▸ **What you are asked to do**
Only the lines holding the string "Street" are needed; copy each of them from the data.

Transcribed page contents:
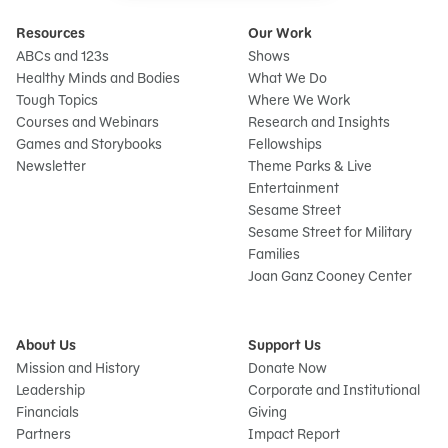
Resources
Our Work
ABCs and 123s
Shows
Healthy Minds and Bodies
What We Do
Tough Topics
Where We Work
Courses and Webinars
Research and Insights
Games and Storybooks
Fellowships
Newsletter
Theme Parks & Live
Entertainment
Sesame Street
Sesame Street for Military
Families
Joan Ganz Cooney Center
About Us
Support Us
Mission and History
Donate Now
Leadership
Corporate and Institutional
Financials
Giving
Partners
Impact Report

▸ **Result of this task**
Sesame Street
Sesame Street for Military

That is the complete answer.